I don’t miss much about the UK. My 4 years there were mostly a strain and I call that period of my life ‘My Great Depression’. I was glad to see the back of London. Now that I live in a place with a better climate, I realize the extent to which the damp, grey British weather and the aloofness of Londoners influenced my moods. My state of mind mirrored the weather. On cloudy damp days, I tended to be down in the dumps but on sunnier summer days, I was chipper with a spring in my step.
I wish I had been more resistant to the power of my environment on my psyche but you honestly can’t help it. The flatness creeps up on you like in that classic frog-in-hot-water analogy and, before you know it, a dull misery has twisted itself around you. You can’t shake it off because it is only when you leave London that you realize what is causing this blankness in the first place.
Imagine waking up and, most mornings, looking out the window and seeing a cheerless, iron-dull sky that is the colour of an old bruise. I regularly walked to and from the station in cold, steam-bath type rain. The comedian Doug Stanhope commented on the 2011 riots and was amazed that buildings burned so well in such a damp, mossy place. He said he struggles to keep a cigarette alight for long in the UK.
I’m getting side-tracked with the negatives. I actually wanted to talk about something good about the UK, something I miss about it.
One of the main things I miss about England is English. These days, I am immersed in French and it is endlessly difficult to tune my brain into this delicate, sing-song language. I appreciate the days when I could arrange something as straightforward as a car service without breaking out into a sweat. In February, I was in the UK for two days for work and I felt I was back in my hood because I could speak English freely to shop assistants, taxi drivers and waiters. Funnily enough most of these people were Romanian, Indian, Pakistani or Polish but at least they understood me.
Many people in England speak English badly which is surprising considering it is the home of the language. Most people express their feelings using various derivatives of the eff word. If someone is not part of the effing ‘innit’, ‘allo allo’ brigade, then they can be long-winded, verbose and a bit high falutin, particularly in emails. Being succinct and crisp is a skill. Winston Churchill once said, ‘I’m going to make a long speech because I’ve not had the time to prepare a short one’.

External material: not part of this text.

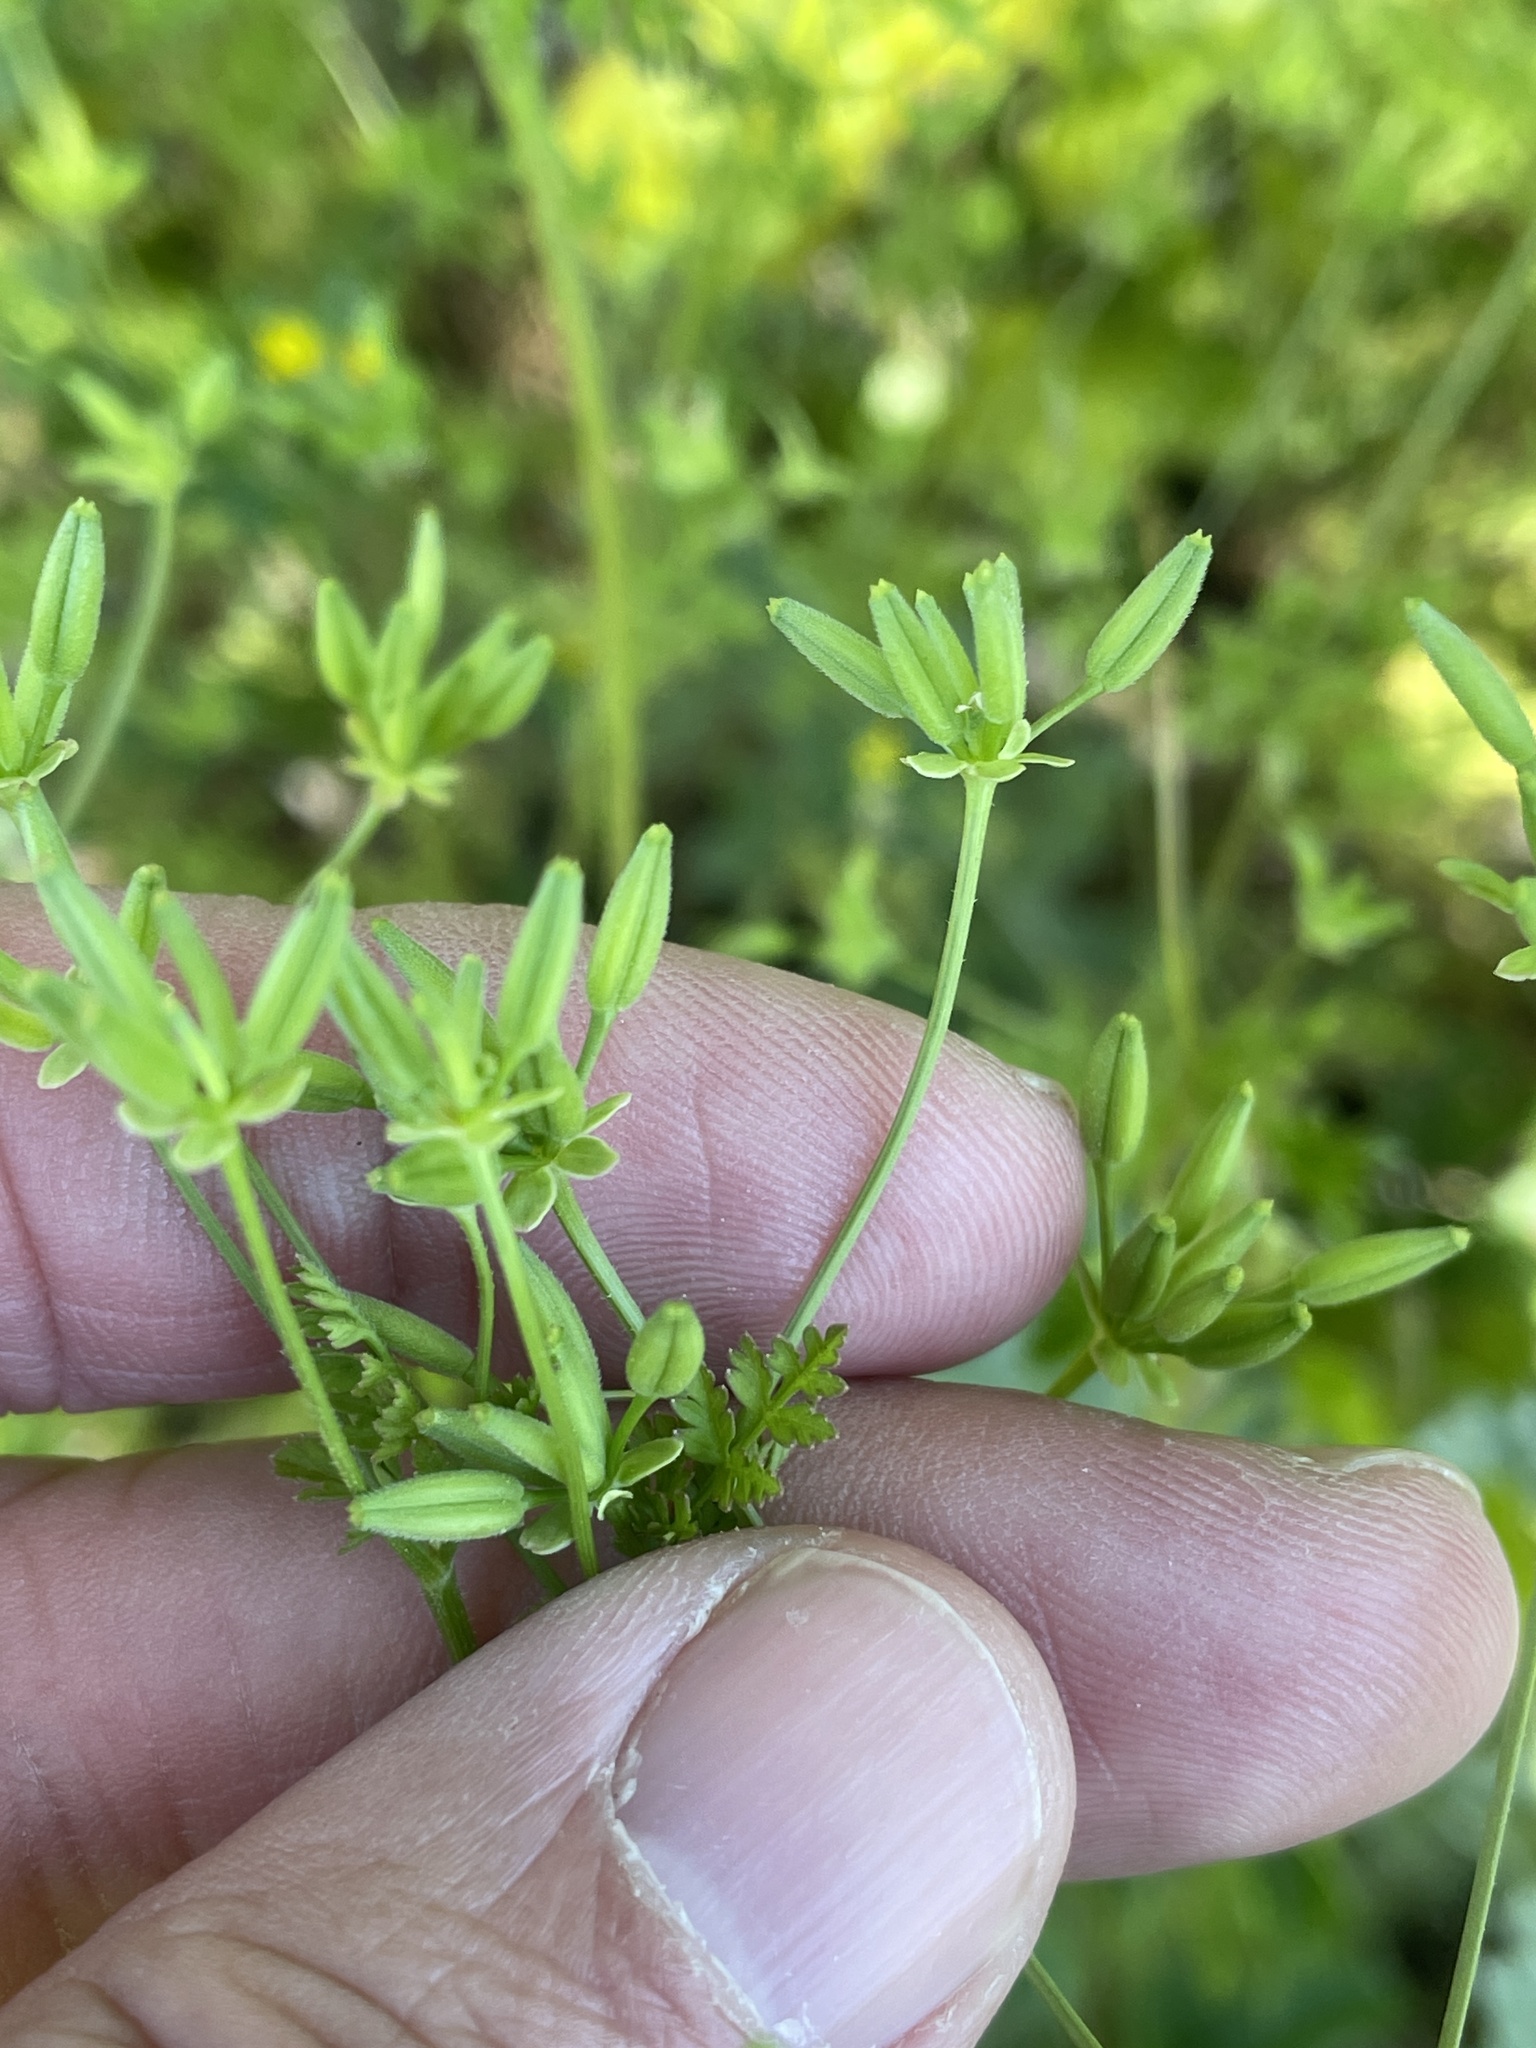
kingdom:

When I lived in London, there were certain London-isms that are not technically good English but have been absorbed into the day to day lingo. During my 2 day stay in the UK in February, I heard them all repeatedly:
1. I couldn’t be arsed
If you live in London, you hear this all the time. People say, ‘I was exhausted this morning. I couldn’t be arsed to get out of bed.’ I used this expression often so I would say things such as, ‘I couldn’t be arsed to trek to Tesco in that traffic’ or ‘I couldn’t be arsed to attend that boring meeting’. Then someone told me that people are actually saying that they couldn’t be ASKED, not that they couldn’t be ARSED. I didn’t know that. All of a sudden, I stopped using that expression, maybe because subconsciously saying ‘arse’ was much more satisfying than saying ‘ask’.
2. Are you alright?
When born and bred English people ask you how you are, they may say ‘Are you alright?’ Whenever someone said that to me, I jumped on the defensive, wondering if I looked washed out or harassed or had dark rings under my eyes. I thought it was a euphemism for saying ‘You look like shit. Are you ok?’

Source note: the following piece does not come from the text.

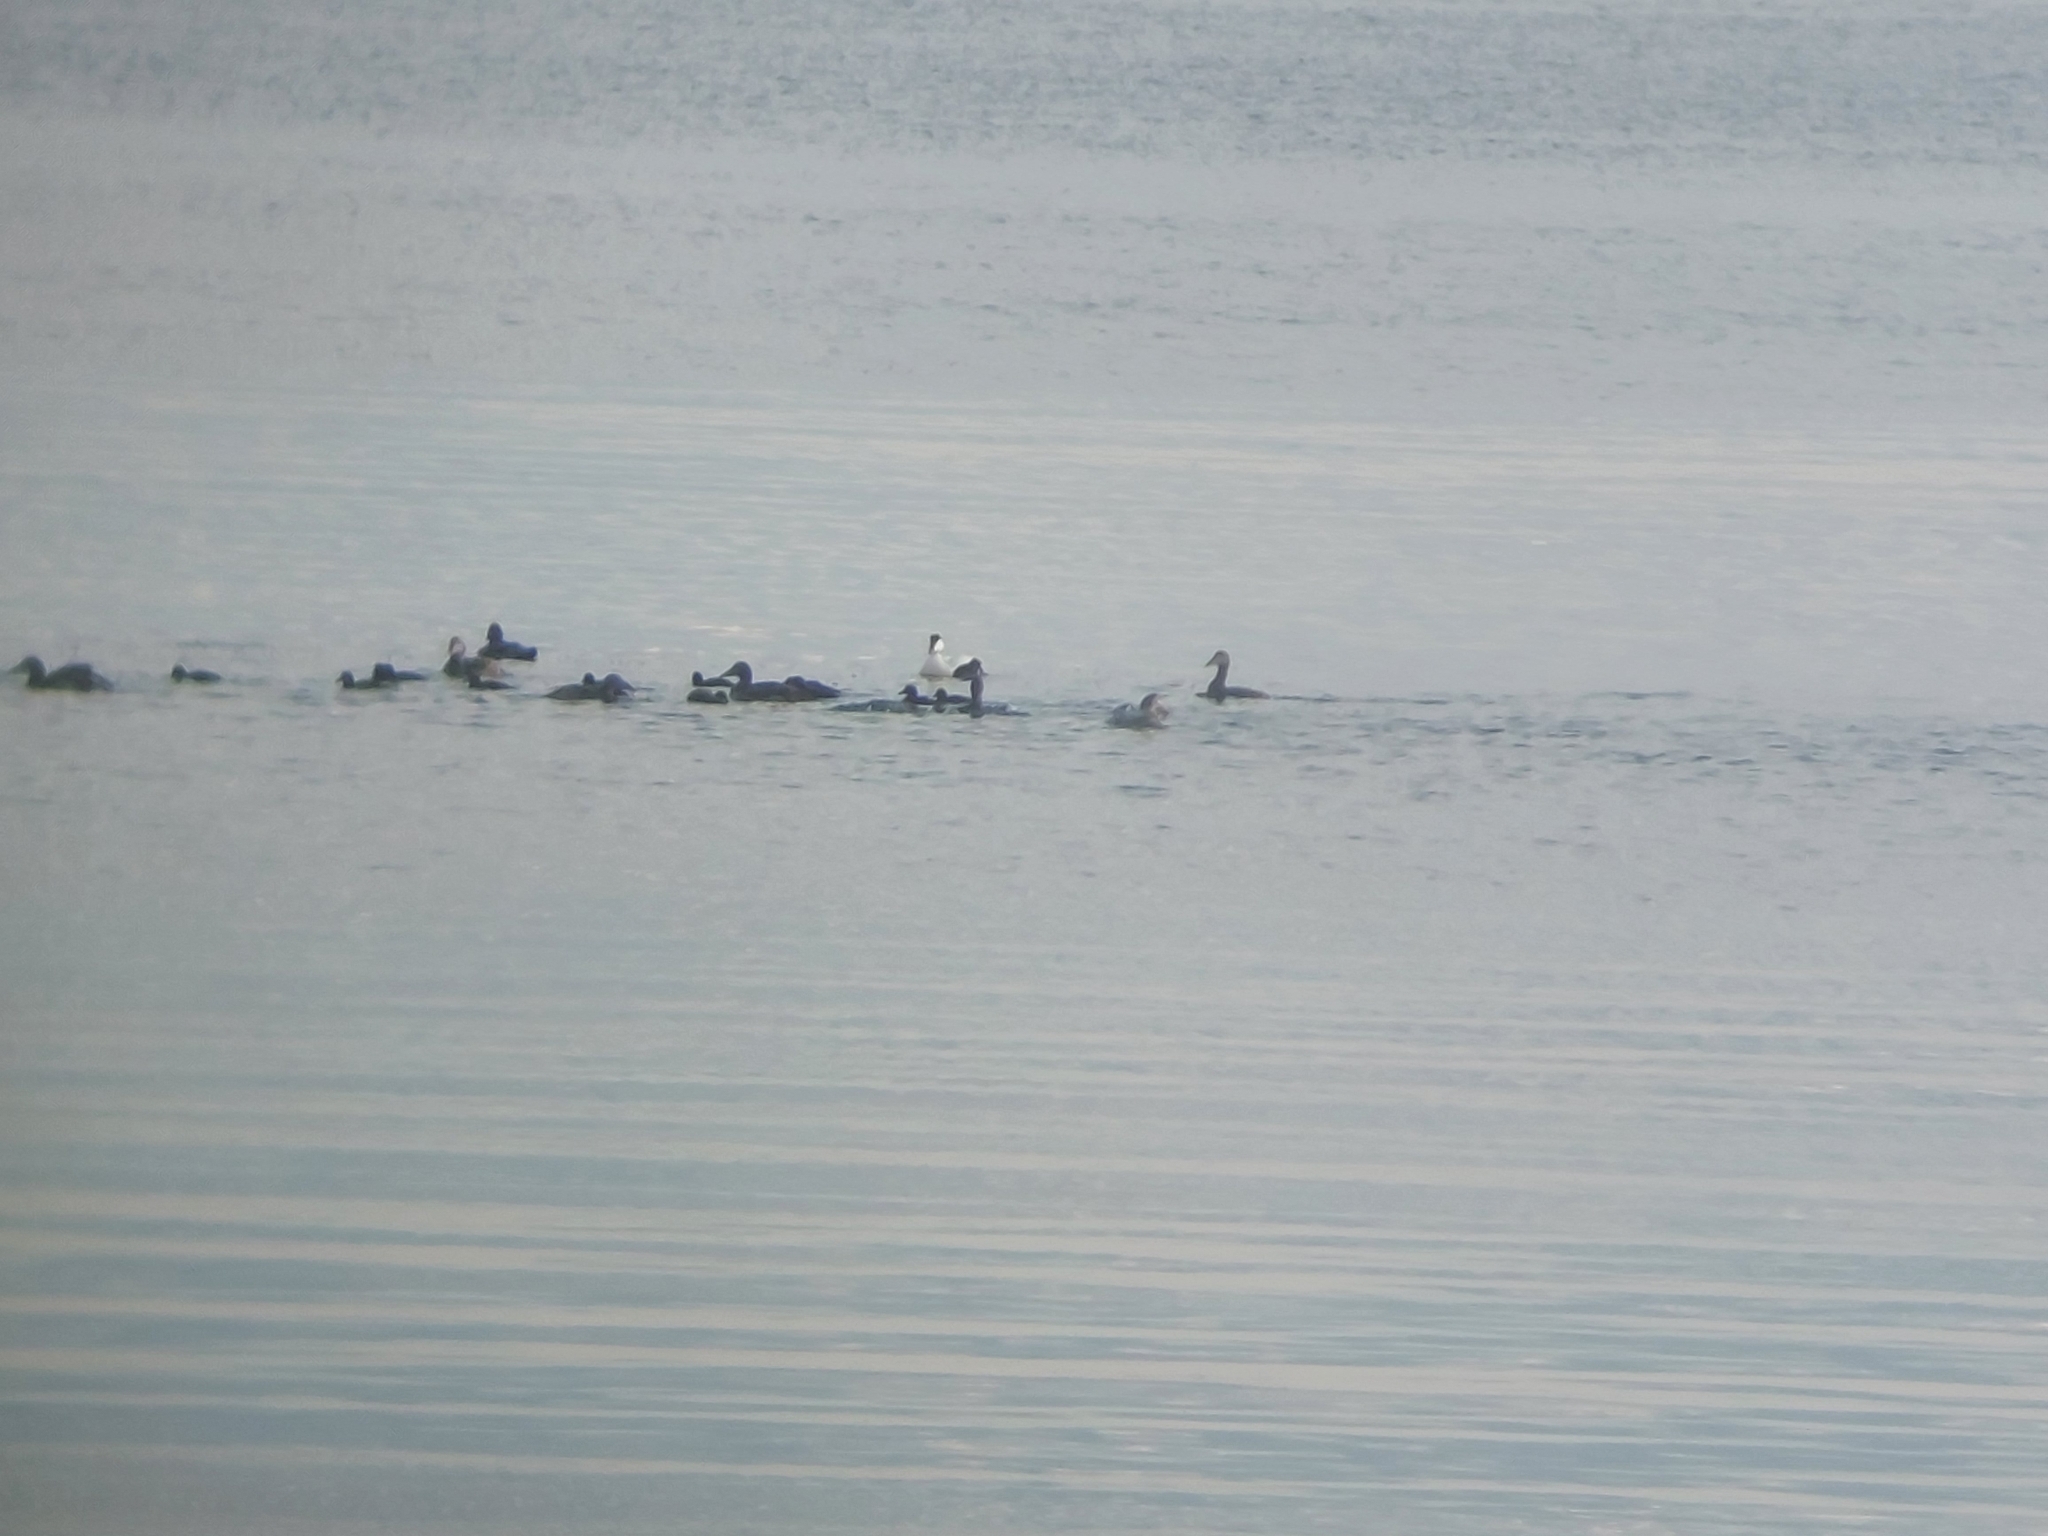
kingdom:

Actually ‘are you alright’ is a way of saying ‘how are you?’ and they would be taken aback if you said anything other than the perfunctory ‘fine thanks’.
This word is hugely popular. People have replaced the word ‘very’ with ‘hugely’. Someone may say, ‘Thanks for your email. It was hugely encouraging’. I even saw it used in the Daily Mail and I found it hugely irritating but then again, that newspaper is hardly the bastion of literary journalism.
4. I hope this email finds you well.
This expression grates my inner carrot. In a work performance appraisal, I was once criticized for being too direct in emails and ‘not respecting the British culture’. I asked for suggestions on ways to change and was told I should fluff up my correspondence more and lead in with ‘I hope this email finds you well’. I used to sift through endless emails and it was quicker if they were direct but polite. If I want to chat about someone’s health, I will ring them. No one else seems to froth at the mouth over this vacuous expression. So maybe it’s just me.
As you know, I enjoy writing. I love reading too. During this period of learning French, I have a new appreciation for languages and communication and I have become more interested in the subtleties and nuances of my mother tongue. I have new sympathy for the voiceless in the world, for those who feel powerless to make themselves heard. I now appreciate that one of the greatest privileges in life is to express yourself and to communicate in a way that makes yourself understood.